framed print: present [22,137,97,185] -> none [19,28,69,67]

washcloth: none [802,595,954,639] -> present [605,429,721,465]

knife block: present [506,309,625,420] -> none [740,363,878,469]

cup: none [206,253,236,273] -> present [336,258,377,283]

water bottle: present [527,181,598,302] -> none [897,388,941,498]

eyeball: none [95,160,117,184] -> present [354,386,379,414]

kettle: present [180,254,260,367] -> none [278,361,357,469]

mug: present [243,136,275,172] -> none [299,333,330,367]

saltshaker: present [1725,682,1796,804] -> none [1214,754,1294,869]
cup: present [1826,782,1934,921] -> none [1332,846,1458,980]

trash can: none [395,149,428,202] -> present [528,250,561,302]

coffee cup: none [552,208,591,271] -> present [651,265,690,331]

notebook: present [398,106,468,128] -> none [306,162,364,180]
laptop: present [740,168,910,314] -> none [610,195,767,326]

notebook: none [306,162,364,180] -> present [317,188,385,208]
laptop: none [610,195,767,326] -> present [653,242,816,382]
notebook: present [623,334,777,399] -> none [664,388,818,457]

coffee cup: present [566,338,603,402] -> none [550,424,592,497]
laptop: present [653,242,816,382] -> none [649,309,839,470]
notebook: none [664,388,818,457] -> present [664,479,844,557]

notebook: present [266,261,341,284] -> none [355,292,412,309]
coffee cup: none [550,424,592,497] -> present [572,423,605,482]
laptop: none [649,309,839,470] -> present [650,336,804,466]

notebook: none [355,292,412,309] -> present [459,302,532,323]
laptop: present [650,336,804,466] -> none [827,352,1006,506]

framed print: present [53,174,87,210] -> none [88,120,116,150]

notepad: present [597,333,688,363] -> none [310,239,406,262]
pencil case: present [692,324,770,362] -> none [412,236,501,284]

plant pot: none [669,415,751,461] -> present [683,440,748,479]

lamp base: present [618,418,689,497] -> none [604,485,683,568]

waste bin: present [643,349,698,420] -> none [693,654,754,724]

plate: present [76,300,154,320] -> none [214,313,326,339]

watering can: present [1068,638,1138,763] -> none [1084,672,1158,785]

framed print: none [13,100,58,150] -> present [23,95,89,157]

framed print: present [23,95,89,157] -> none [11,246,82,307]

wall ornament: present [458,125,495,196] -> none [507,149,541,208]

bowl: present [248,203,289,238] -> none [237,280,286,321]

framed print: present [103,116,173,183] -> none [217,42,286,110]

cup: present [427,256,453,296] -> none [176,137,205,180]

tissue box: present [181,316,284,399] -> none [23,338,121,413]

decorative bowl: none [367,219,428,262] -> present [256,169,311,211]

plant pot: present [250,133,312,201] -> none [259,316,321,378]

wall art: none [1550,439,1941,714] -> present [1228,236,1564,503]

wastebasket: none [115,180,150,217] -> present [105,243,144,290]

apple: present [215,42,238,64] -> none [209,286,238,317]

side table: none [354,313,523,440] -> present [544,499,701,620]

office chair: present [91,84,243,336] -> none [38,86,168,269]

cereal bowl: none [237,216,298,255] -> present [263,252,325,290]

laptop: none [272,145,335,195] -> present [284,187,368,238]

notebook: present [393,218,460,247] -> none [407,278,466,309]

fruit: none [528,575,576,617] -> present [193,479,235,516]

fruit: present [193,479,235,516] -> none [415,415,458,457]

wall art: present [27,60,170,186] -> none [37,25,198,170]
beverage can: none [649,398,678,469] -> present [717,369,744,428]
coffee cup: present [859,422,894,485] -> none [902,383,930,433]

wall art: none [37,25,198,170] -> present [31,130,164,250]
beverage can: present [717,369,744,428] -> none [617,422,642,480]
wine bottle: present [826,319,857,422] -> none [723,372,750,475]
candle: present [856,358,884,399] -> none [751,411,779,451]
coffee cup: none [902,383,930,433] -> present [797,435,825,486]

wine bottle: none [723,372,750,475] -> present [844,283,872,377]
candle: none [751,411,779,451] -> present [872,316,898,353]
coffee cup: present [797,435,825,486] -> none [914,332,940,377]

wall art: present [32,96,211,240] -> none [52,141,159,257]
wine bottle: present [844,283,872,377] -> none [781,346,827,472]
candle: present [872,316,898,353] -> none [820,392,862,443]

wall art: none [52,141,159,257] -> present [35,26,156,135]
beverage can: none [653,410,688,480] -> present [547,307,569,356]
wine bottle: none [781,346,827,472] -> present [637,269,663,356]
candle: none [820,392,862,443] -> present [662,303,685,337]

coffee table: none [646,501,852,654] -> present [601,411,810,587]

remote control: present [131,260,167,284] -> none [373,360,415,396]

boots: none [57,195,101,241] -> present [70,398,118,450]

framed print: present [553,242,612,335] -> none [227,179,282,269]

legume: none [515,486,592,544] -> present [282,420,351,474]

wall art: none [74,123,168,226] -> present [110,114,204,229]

########################################

Nothing in the entries above should differ when you return them in full.

framed print: present [22,137,97,185] -> none [19,28,69,67]

washcloth: none [802,595,954,639] -> present [605,429,721,465]

knife block: present [506,309,625,420] -> none [740,363,878,469]

cup: none [206,253,236,273] -> present [336,258,377,283]

water bottle: present [527,181,598,302] -> none [897,388,941,498]

eyeball: none [95,160,117,184] -> present [354,386,379,414]

kettle: present [180,254,260,367] -> none [278,361,357,469]

mug: present [243,136,275,172] -> none [299,333,330,367]

saltshaker: present [1725,682,1796,804] -> none [1214,754,1294,869]
cup: present [1826,782,1934,921] -> none [1332,846,1458,980]

trash can: none [395,149,428,202] -> present [528,250,561,302]

coffee cup: none [552,208,591,271] -> present [651,265,690,331]

notebook: present [398,106,468,128] -> none [306,162,364,180]
laptop: present [740,168,910,314] -> none [610,195,767,326]

notebook: none [306,162,364,180] -> present [317,188,385,208]
laptop: none [610,195,767,326] -> present [653,242,816,382]
notebook: present [623,334,777,399] -> none [664,388,818,457]

coffee cup: present [566,338,603,402] -> none [550,424,592,497]
laptop: present [653,242,816,382] -> none [649,309,839,470]
notebook: none [664,388,818,457] -> present [664,479,844,557]

notebook: present [266,261,341,284] -> none [355,292,412,309]
coffee cup: none [550,424,592,497] -> present [572,423,605,482]
laptop: none [649,309,839,470] -> present [650,336,804,466]

notebook: none [355,292,412,309] -> present [459,302,532,323]
laptop: present [650,336,804,466] -> none [827,352,1006,506]

framed print: present [53,174,87,210] -> none [88,120,116,150]

notepad: present [597,333,688,363] -> none [310,239,406,262]
pencil case: present [692,324,770,362] -> none [412,236,501,284]

plant pot: none [669,415,751,461] -> present [683,440,748,479]

lamp base: present [618,418,689,497] -> none [604,485,683,568]

waste bin: present [643,349,698,420] -> none [693,654,754,724]

plate: present [76,300,154,320] -> none [214,313,326,339]

watering can: present [1068,638,1138,763] -> none [1084,672,1158,785]

framed print: none [13,100,58,150] -> present [23,95,89,157]

framed print: present [23,95,89,157] -> none [11,246,82,307]

wall ornament: present [458,125,495,196] -> none [507,149,541,208]

bowl: present [248,203,289,238] -> none [237,280,286,321]

framed print: present [103,116,173,183] -> none [217,42,286,110]

cup: present [427,256,453,296] -> none [176,137,205,180]

tissue box: present [181,316,284,399] -> none [23,338,121,413]

decorative bowl: none [367,219,428,262] -> present [256,169,311,211]

plant pot: present [250,133,312,201] -> none [259,316,321,378]

wall art: none [1550,439,1941,714] -> present [1228,236,1564,503]

wastebasket: none [115,180,150,217] -> present [105,243,144,290]

apple: present [215,42,238,64] -> none [209,286,238,317]

side table: none [354,313,523,440] -> present [544,499,701,620]

office chair: present [91,84,243,336] -> none [38,86,168,269]

cereal bowl: none [237,216,298,255] -> present [263,252,325,290]

laptop: none [272,145,335,195] -> present [284,187,368,238]

notebook: present [393,218,460,247] -> none [407,278,466,309]

fruit: none [528,575,576,617] -> present [193,479,235,516]

fruit: present [193,479,235,516] -> none [415,415,458,457]

wall art: present [27,60,170,186] -> none [37,25,198,170]
beverage can: none [649,398,678,469] -> present [717,369,744,428]
coffee cup: present [859,422,894,485] -> none [902,383,930,433]

wall art: none [37,25,198,170] -> present [31,130,164,250]
beverage can: present [717,369,744,428] -> none [617,422,642,480]
wine bottle: present [826,319,857,422] -> none [723,372,750,475]
candle: present [856,358,884,399] -> none [751,411,779,451]
coffee cup: none [902,383,930,433] -> present [797,435,825,486]

wine bottle: none [723,372,750,475] -> present [844,283,872,377]
candle: none [751,411,779,451] -> present [872,316,898,353]
coffee cup: present [797,435,825,486] -> none [914,332,940,377]

wall art: present [32,96,211,240] -> none [52,141,159,257]
wine bottle: present [844,283,872,377] -> none [781,346,827,472]
candle: present [872,316,898,353] -> none [820,392,862,443]

wall art: none [52,141,159,257] -> present [35,26,156,135]
beverage can: none [653,410,688,480] -> present [547,307,569,356]
wine bottle: none [781,346,827,472] -> present [637,269,663,356]
candle: none [820,392,862,443] -> present [662,303,685,337]

coffee table: none [646,501,852,654] -> present [601,411,810,587]

remote control: present [131,260,167,284] -> none [373,360,415,396]

boots: none [57,195,101,241] -> present [70,398,118,450]

framed print: present [553,242,612,335] -> none [227,179,282,269]

legume: none [515,486,592,544] -> present [282,420,351,474]

wall art: none [74,123,168,226] -> present [110,114,204,229]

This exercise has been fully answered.